Licensing and royalty disputes
Smart contracts allow for the inclusion of royalties and licensing terms that generate revenue on each onward sale of the NFT. Enforcing these terms can be challenging and can lead to claims from artists that they haven’t received their rightful share of proceeds from secondary sales or that licensing agreements have been breached.
Platform liability and regulation
The liability of NFT platforms for the actions of users has also been subject to scrutiny. Questions arise regarding the duty of platforms to mitigate fraudulent or infringing transactions and whether they have the responsibility to implement measures to protect users. Platforms that fail to moderate content effectively or provide insufficient security measures may find themselves facing legal action, requiring courts to assess the legal responsibilities and obligations placed upon them.
Asset performance
Following the decline from 2021 to 2022, sales of art-related NFTs decreased by a further 51% in 2023 to USD1.2 billion.

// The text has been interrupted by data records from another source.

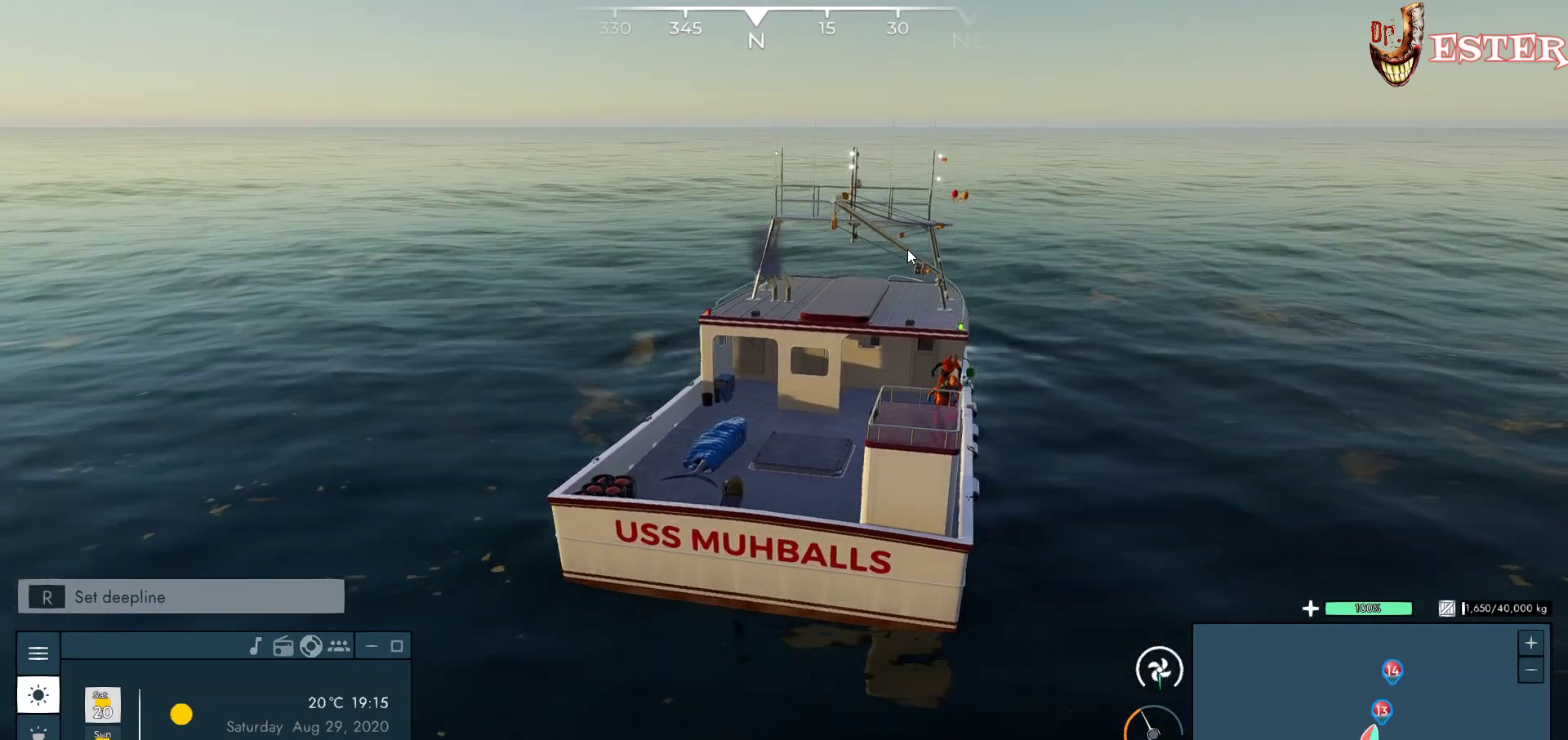
{"keys": ["a", "w"], "mouse": [], "events": [[433, "a", "down"]]}
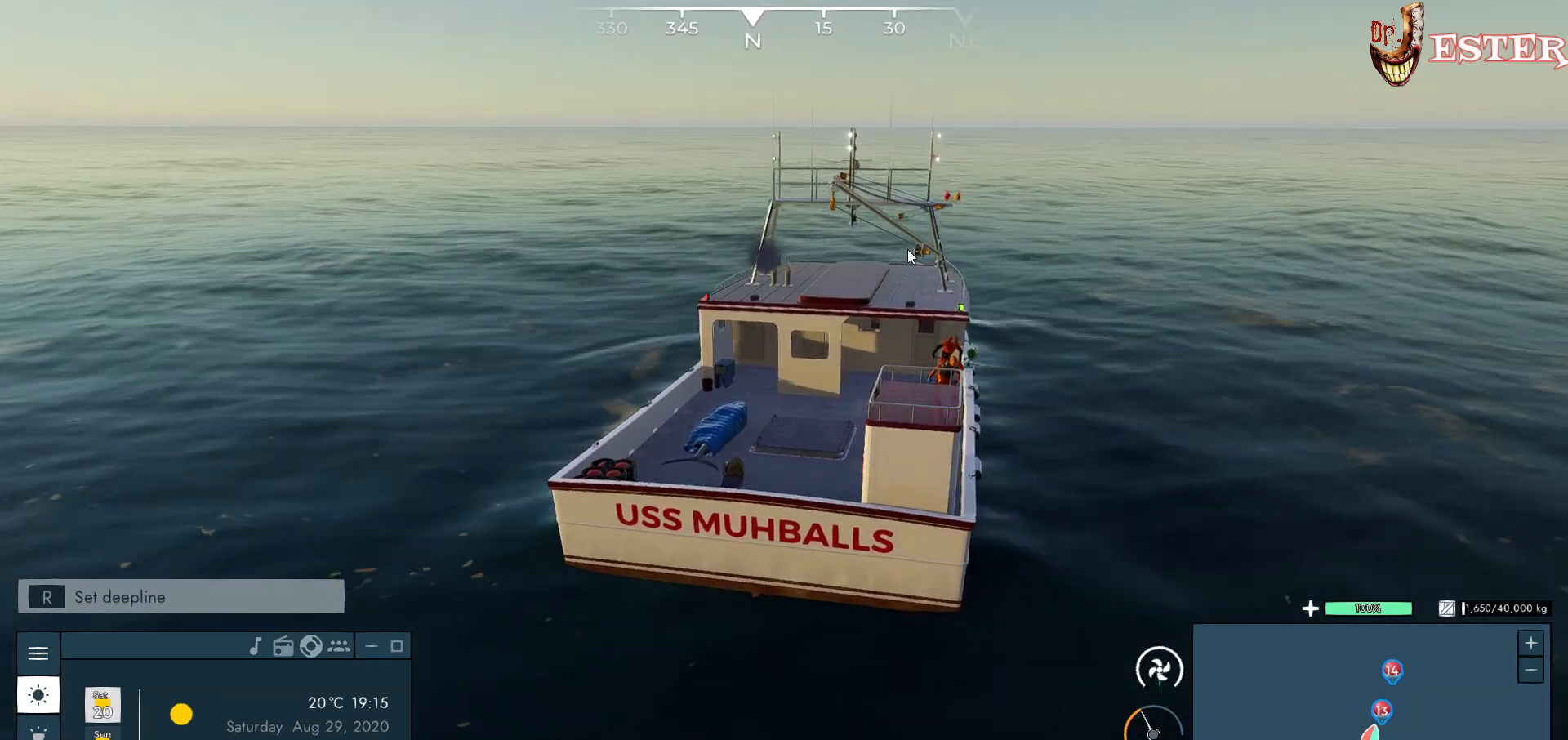
{"keys": ["w"], "mouse": [], "events": [[100, "a", "up"]]}
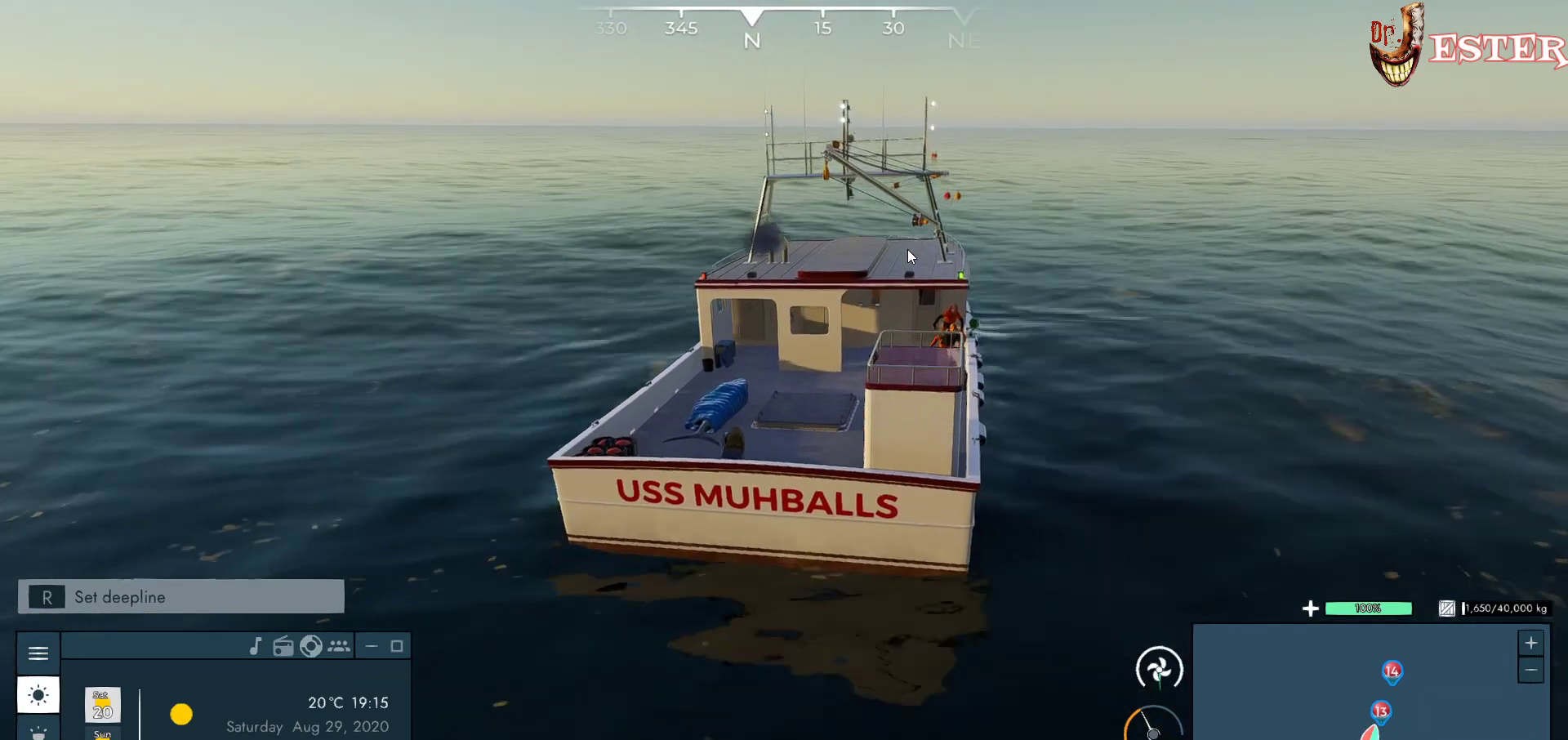
{"keys": ["w"], "mouse": [], "events": []}
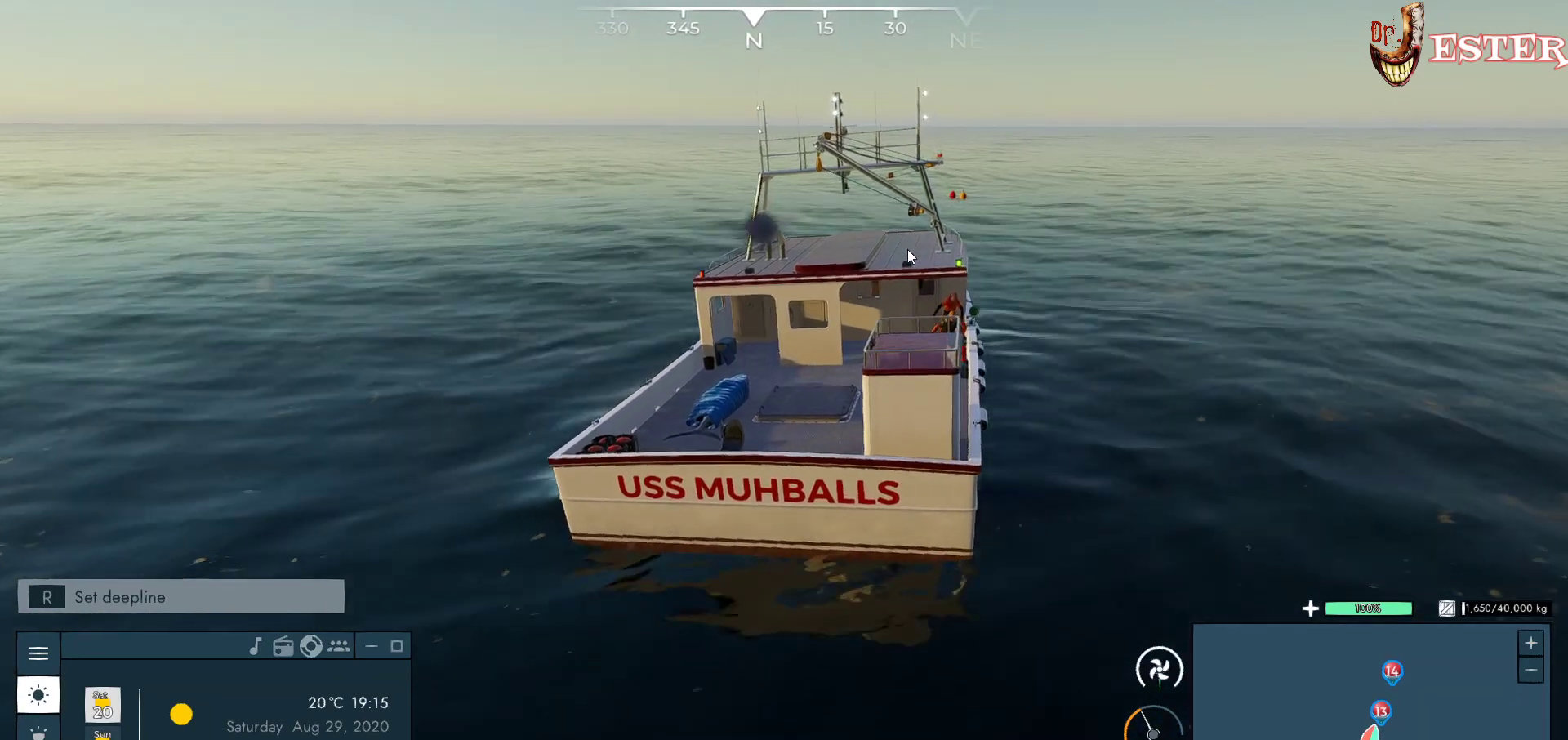
{"keys": ["w"], "mouse": [], "events": []}
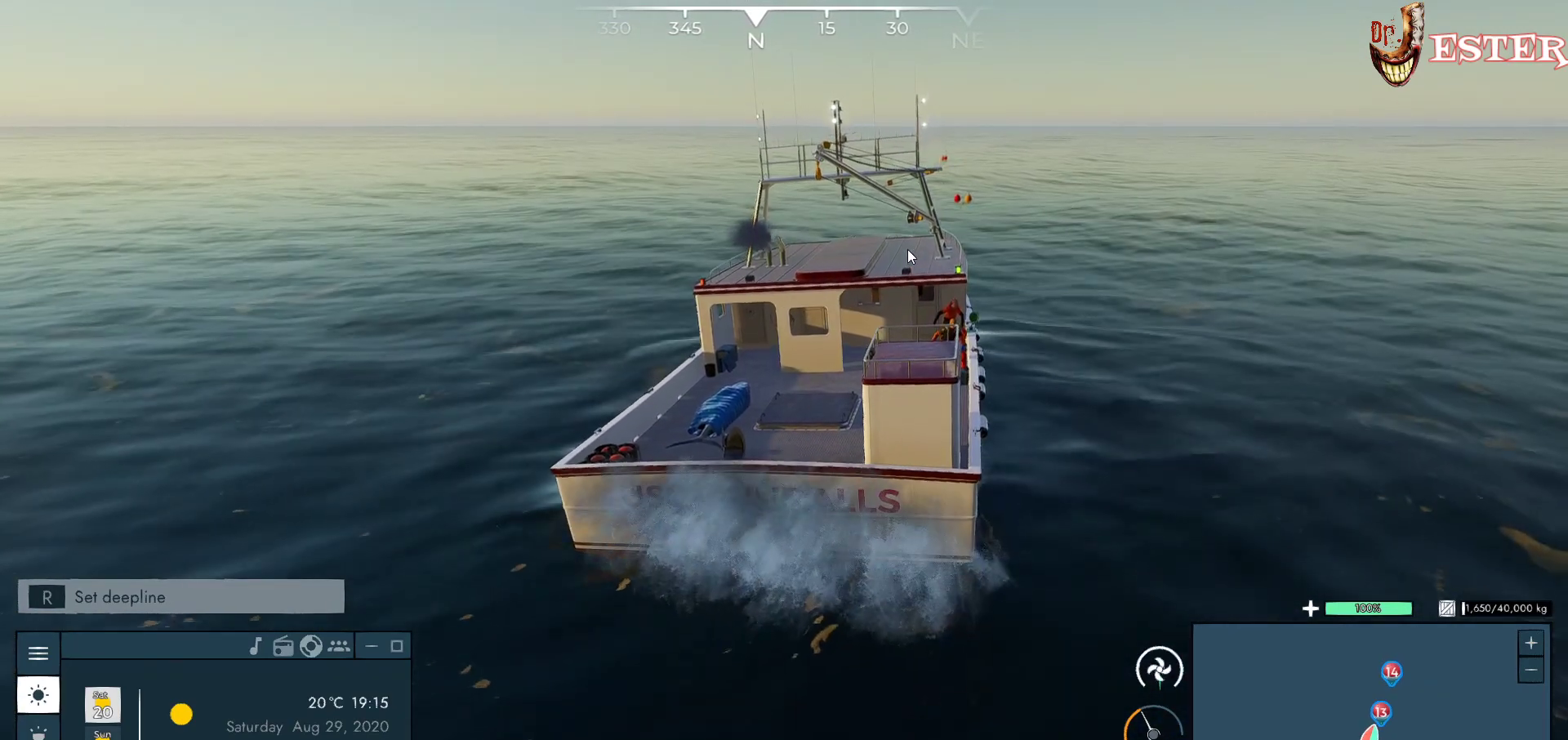
{"keys": ["w"], "mouse": [], "events": []}
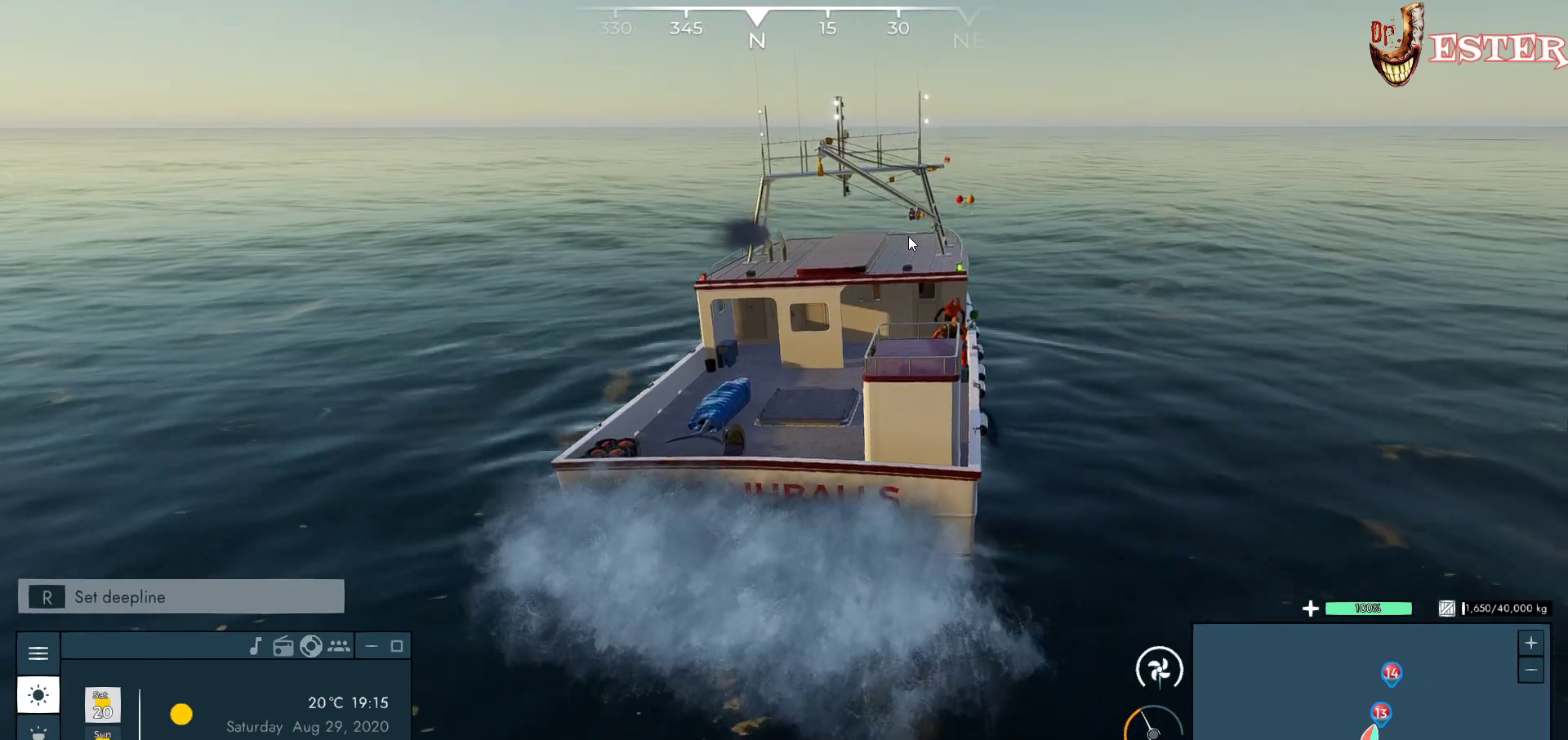
{"keys": ["w"], "mouse": [], "events": []}
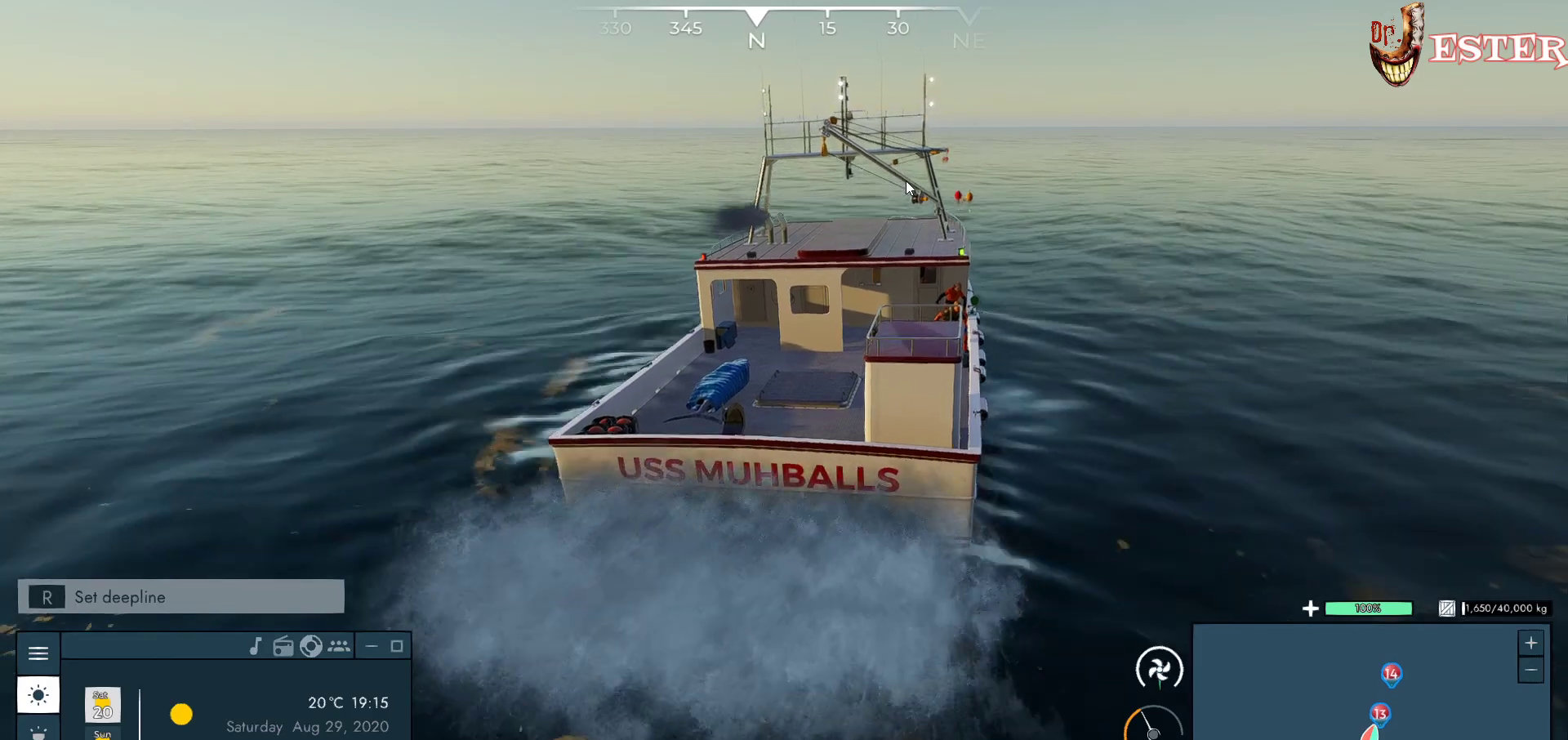
{"keys": ["w"], "mouse": [], "events": []}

Source: The Art Basel and UBS Global Art Market Report 2024 by Arts Economics
Key points to remember
Thoroughly investigate the ownership of the NFT
Understand who owns the IP in the NFT, and whether this would be acquired on a purchase. Take care if the NFT itself reproduces a third party's work.
Carefully review the terms of the smart contract, and the NFT’s metadata
In particular, check whether any royalty mechanisms are included in the smart contract, payable to the creator.
Consider the tax position on the sale of the NFT
Inform yourself of where the NFT would be located for tax purposes.
Consider using a natural language contract to supplement the terms of the applicable smart contract.